Top of Data excerpts
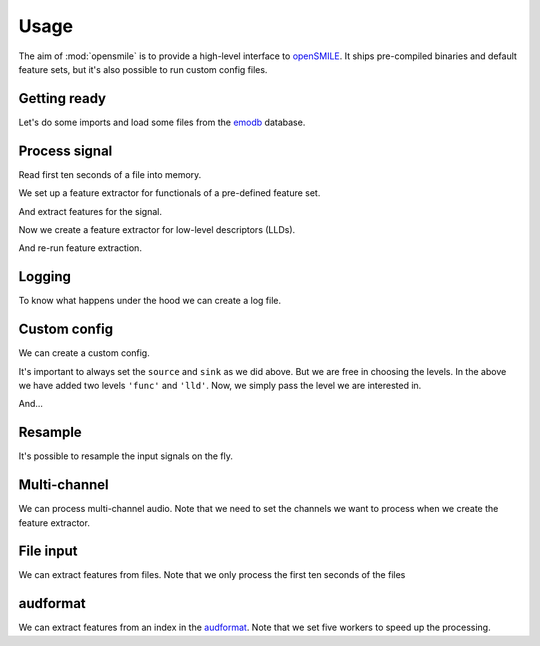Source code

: Usage
=====

The aim of :mod:`opensmile` is to provide
a high-level interface to openSMILE_.
It ships pre-compiled binaries and default feature sets,
but it's also possible to run custom config files.

.. Load from internal audb repository
.. jupyter-execute::
    :hide-code:

    import audb

    audb.config.REPOSITORIES = [
        audb.Repository(
            name='data-public',
            host='https://audeering.jfrog.io/artifactory',
            backend='artifactory',
        ),
    ]

Getting ready
-------------

Let's do some imports and
load some files from the
emodb_ database.

.. jupyter-execute::
    :hide-output:
    :stderr:

    import os
    import time

    import numpy as np
    import pandas as pd

    import audb
    import audiofile
    import opensmile


    db = audb.load(
        'emodb',
        version='1.1.1',
        format='wav',
        mixdown=True,
        sampling_rate=16000,
        media='wav/03a01.*',  # load subset
        full_path=False,
        verbose=False,
    )

.. jupyter-execute::
    :hide-code:

    pd.set_option('display.max_columns', 4)

Process signal
--------------

Read first ten seconds of a file into memory.

.. jupyter-execute::

    file = os.path.join(db.root, db.files[0])
    signal, sampling_rate = audiofile.read(
        file,
        duration=10,
        always_2d=True,
    )

We set up a feature extractor for functionals
of a pre-defined feature set.

.. jupyter-execute::

    smile = opensmile.Smile(
        feature_set=opensmile.FeatureSet.eGeMAPSv02,
        feature_level=opensmile.FeatureLevel.Functionals,
    )
    smile.feature_names

And extract features for the signal.

.. jupyter-execute::

    smile.process_signal(
        signal,
        sampling_rate
    )

Now we create a feature extractor
for low-level descriptors (LLDs).

.. jupyter-execute::

    smile = opensmile.Smile(
        feature_set=opensmile.FeatureSet.eGeMAPSv02,
        feature_level=opensmile.FeatureLevel.LowLevelDescriptors,
    )
    smile.feature_names

And re-run feature extraction.

.. jupyter-execute::

    smile = opensmile.Smile(
        feature_set=opensmile.FeatureSet.eGeMAPSv02,
        feature_level=opensmile.FeatureLevel.LowLevelDescriptors,
    )
    smile.process_signal(
        signal,
        sampling_rate
    )

Logging
-------

To know what happens under the hood
we can create a log file.

.. jupyter-execute::

    smile = opensmile.Smile(
        feature_set=opensmile.FeatureSet.eGeMAPSv02,
        feature_level=opensmile.FeatureLevel.Functionals,
        loglevel=2,
        logfile='smile.log',
    )
    smile.process_signal(
        signal,
        sampling_rate
    )
    with open('./smile.log', 'r') as fp:
        log = fp.readlines()
    log

Custom config
-------------

We can create a custom config.

.. jupyter-execute::

    config_str = '''
    [componentInstances:cComponentManager]
    instance[dataMemory].type=cDataMemory

    ;;; default source
    [componentInstances:cComponentManager]
    instance[dataMemory].type=cDataMemory

    ;;; source

    \{\cm[source{?}:include external source]}

    ;;; main section

    [componentInstances:cComponentManager]
    instance[framer].type = cFramer
    instance[lld].type = cEnergy
    instance[func].type=cFunctionals

    [framer:cFramer]
    reader.dmLevel = wave
    writer.dmLevel = frames
    copyInputName = 1
    frameMode = fixed
    frameSize = 0.025000
    frameStep = 0.010000
    frameCenterSpecial = left
    noPostEOIprocessing = 1

    [lld:cEnergy]
    reader.dmLevel = frames
    writer.dmLevel = lld
    \{\cm[bufferModeRbConf{?}:path to included config to set the buffer mode for the standard ringbuffer levels]}
    nameAppend = energy
    copyInputName = 1
    rms = 1
    log = 1

    [func:cFunctionals]
    reader.dmLevel=lld
    writer.dmLevel=func
    copyInputName = 1
    \{\cm[bufferModeRbConf]}
    \{\cm[frameModeFunctionalsConf{?}:path to included config to set frame mode for all functionals]}
    functionalsEnabled=Moments
    Moments.variance = 0
    Moments.stddev = 1
    Moments.skewness = 0
    Moments.kurtosis = 0
    Moments.amean = 1
    Moments.doRatioLimit = 0

    ;;; sink

    \{\cm[sink{?}:include external sink]}

    '''

It's important to always set the
``source`` and ``sink`` as we did above.
But we are free in choosing the levels.
In the above we have added two
levels ``'func'`` and ``'lld'``.
Now, we simply pass the level
we are interested in.

.. jupyter-execute::

    with open('my.conf', 'w') as fp:
        fp.write(config_str)

    smile = opensmile.Smile(
        feature_set='my.conf',
        feature_level='func',
    )
    smile.process_signal(
        signal,
        sampling_rate
    )

And...

.. jupyter-execute::

    smile = opensmile.Smile(
        feature_set='my.conf',
        feature_level='lld',
    )
    smile.process_signal(
        signal,
        sampling_rate,
    )

Resample
--------

It's possible to resample the
input signals on the fly.

.. jupyter-execute::

    smile = opensmile.Smile(
        feature_set=opensmile.FeatureSet.eGeMAPSv02,
        feature_level=opensmile.FeatureLevel.Functionals,
        sampling_rate=8000,
        resample=True,
    )
    smile.process_signal(
        signal,
        sampling_rate,
    )

Multi-channel
-------------

We can process multi-channel audio.
Note that we need to set the channels
we want to process when we create
the feature extractor.

.. jupyter-execute::

    smile = opensmile.Smile(
        feature_set=opensmile.FeatureSet.eGeMAPSv02,
        feature_level=opensmile.FeatureLevel.Functionals,
        channels=[0, -1],  # process first and last channel
    )
    signal = np.concatenate([signal, signal, signal], axis=0)
    smile.process_signal(
        signal,
        sampling_rate,
    )

File input
----------

We can extract features from files.
Note that we only process
the first ten seconds of the files

.. jupyter-execute::

    files = db.files  # pick files
    smile = opensmile.Smile(
        feature_set=opensmile.FeatureSet.eGeMAPSv02,
        feature_level=opensmile.FeatureLevel.Functionals,
    )
    smile.process_files(
        files,
        ends=['2s'] * len(files),
        root=db.root,
    )

audformat
---------

We can extract features from an index
in the `audformat`_.
Note that we set five workers
to speed up the processing.

.. jupyter-execute::

    index = db['emotion'].index  # pick table index
    smile = opensmile.Smile(
        feature_set=opensmile.FeatureSet.eGeMAPSv02,
        feature_level=opensmile.FeatureLevel.Functionals,
        num_workers=5,
    )
    smile.process_index(
        index,
        root=db.root,
    )


.. _audformat: https://audeering.github.io/audformat/data-format.html
.. _emodb: https://github.com/audeering/emodb
.. _openSMILE: https://gitlab.audeering.com/tools/opensmile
Bottom of Data excerpts
* _Work task_
An unaltered copy of the material, without images, should be set down.

* _Output_
Source code

: Usage
=====

The aim of :mod:`opensmile` is to provide
a high-level interface to openSMILE_.
It ships pre-compiled binaries and default feature sets,
but it's also possible to run custom config files.

.. Load from internal audb repository
.. jupyter-execute::
    :hide-code:

    import audb

    audb.config.REPOSITORIES = [
        audb.Repository(
            name='data-public',
            host='https://audeering.jfrog.io/artifactory',
            backend='artifactory',
        ),
    ]

Getting ready
-------------

Let's do some imports and
load some files from the
emodb_ database.

.. jupyter-execute::
    :hide-output:
    :stderr:

    import os
    import time

    import numpy as np
    import pandas as pd

    import audb
    import audiofile
    import opensmile


    db = audb.load(
        'emodb',
        version='1.1.1',
        format='wav',
        mixdown=True,
        sampling_rate=16000,
        media='wav/03a01.*',  # load subset
        full_path=False,
        verbose=False,
    )

.. jupyter-execute::
    :hide-code:

    pd.set_option('display.max_columns', 4)

Process signal
--------------

Read first ten seconds of a file into memory.

.. jupyter-execute::

    file = os.path.join(db.root, db.files[0])
    signal, sampling_rate = audiofile.read(
        file,
        duration=10,
        always_2d=True,
    )

We set up a feature extractor for functionals
of a pre-defined feature set.

.. jupyter-execute::

    smile = opensmile.Smile(
        feature_set=opensmile.FeatureSet.eGeMAPSv02,
        feature_level=opensmile.FeatureLevel.Functionals,
    )
    smile.feature_names

And extract features for the signal.

.. jupyter-execute::

    smile.process_signal(
        signal,
        sampling_rate
    )

Now we create a feature extractor
for low-level descriptors (LLDs).

.. jupyter-execute::

    smile = opensmile.Smile(
        feature_set=opensmile.FeatureSet.eGeMAPSv02,
        feature_level=opensmile.FeatureLevel.LowLevelDescriptors,
    )
    smile.feature_names

And re-run feature extraction.

.. jupyter-execute::

    smile = opensmile.Smile(
        feature_set=opensmile.FeatureSet.eGeMAPSv02,
        feature_level=opensmile.FeatureLevel.LowLevelDescriptors,
    )
    smile.process_signal(
        signal,
        sampling_rate
    )

Logging
-------

To know what happens under the hood
we can create a log file.

.. jupyter-execute::

    smile = opensmile.Smile(
        feature_set=opensmile.FeatureSet.eGeMAPSv02,
        feature_level=opensmile.FeatureLevel.Functionals,
        loglevel=2,
        logfile='smile.log',
    )
    smile.process_signal(
        signal,
        sampling_rate
    )
    with open('./smile.log', 'r') as fp:
        log = fp.readlines()
    log

Custom config
-------------

We can create a custom config.

.. jupyter-execute::

    config_str = '''
    [componentInstances:cComponentManager]
    instance[dataMemory].type=cDataMemory

    ;;; default source
    [componentInstances:cComponentManager]
    instance[dataMemory].type=cDataMemory

    ;;; source

    \{\cm[source{?}:include external source]}

    ;;; main section

    [componentInstances:cComponentManager]
    instance[framer].type = cFramer
    instance[lld].type = cEnergy
    instance[func].type=cFunctionals

    [framer:cFramer]
    reader.dmLevel = wave
    writer.dmLevel = frames
    copyInputName = 1
    frameMode = fixed
    frameSize = 0.025000
    frameStep = 0.010000
    frameCenterSpecial = left
    noPostEOIprocessing = 1

    [lld:cEnergy]
    reader.dmLevel = frames
    writer.dmLevel = lld
    \{\cm[bufferModeRbConf{?}:path to included config to set the buffer mode for the standard ringbuffer levels]}
    nameAppend = energy
    copyInputName = 1
    rms = 1
    log = 1

    [func:cFunctionals]
    reader.dmLevel=lld
    writer.dmLevel=func
    copyInputName = 1
    \{\cm[bufferModeRbConf]}
    \{\cm[frameModeFunctionalsConf{?}:path to included config to set frame mode for all functionals]}
    functionalsEnabled=Moments
    Moments.variance = 0
    Moments.stddev = 1
    Moments.skewness = 0
    Moments.kurtosis = 0
    Moments.amean = 1
    Moments.doRatioLimit = 0

    ;;; sink

    \{\cm[sink{?}:include external sink]}

    '''

It's important to always set the
``source`` and ``sink`` as we did above.
But we are free in choosing the levels.
In the above we have added two
levels ``'func'`` and ``'lld'``.
Now, we simply pass the level
we are interested in.

.. jupyter-execute::

    with open('my.conf', 'w') as fp:
        fp.write(config_str)

    smile = opensmile.Smile(
        feature_set='my.conf',
        feature_level='func',
    )
    smile.process_signal(
        signal,
        sampling_rate
    )

And...

.. jupyter-execute::

    smile = opensmile.Smile(
        feature_set='my.conf',
        feature_level='lld',
    )
    smile.process_signal(
        signal,
        sampling_rate,
    )

Resample
--------

It's possible to resample the
input signals on the fly.

.. jupyter-execute::

    smile = opensmile.Smile(
        feature_set=opensmile.FeatureSet.eGeMAPSv02,
        feature_level=opensmile.FeatureLevel.Functionals,
        sampling_rate=8000,
        resample=True,
    )
    smile.process_signal(
        signal,
        sampling_rate,
    )

Multi-channel
-------------

We can process multi-channel audio.
Note that we need to set the channels
we want to process when we create
the feature extractor.

.. jupyter-execute::

    smile = opensmile.Smile(
        feature_set=opensmile.FeatureSet.eGeMAPSv02,
        feature_level=opensmile.FeatureLevel.Functionals,
        channels=[0, -1],  # process first and last channel
    )
    signal = np.concatenate([signal, signal, signal], axis=0)
    smile.process_signal(
        signal,
        sampling_rate,
    )

File input
----------

We can extract features from files.
Note that we only process
the first ten seconds of the files

.. jupyter-execute::

    files = db.files  # pick files
    smile = opensmile.Smile(
        feature_set=opensmile.FeatureSet.eGeMAPSv02,
        feature_level=opensmile.FeatureLevel.Functionals,
    )
    smile.process_files(
        files,
        ends=['2s'] * len(files),
        root=db.root,
    )

audformat
---------

We can extract features from an index
in the `audformat`_.
Note that we set five workers
to speed up the processing.

.. jupyter-execute::

    index = db['emotion'].index  # pick table index
    smile = opensmile.Smile(
        feature_set=opensmile.FeatureSet.eGeMAPSv02,
        feature_level=opensmile.FeatureLevel.Functionals,
        num_workers=5,
    )
    smile.process_index(
        index,
        root=db.root,
    )


.. _audformat: https://audeering.github.io/audformat/data-format.html
.. _emodb: https://github.com/audeering/emodb
.. _openSMILE: https://gitlab.audeering.com/tools/opensmile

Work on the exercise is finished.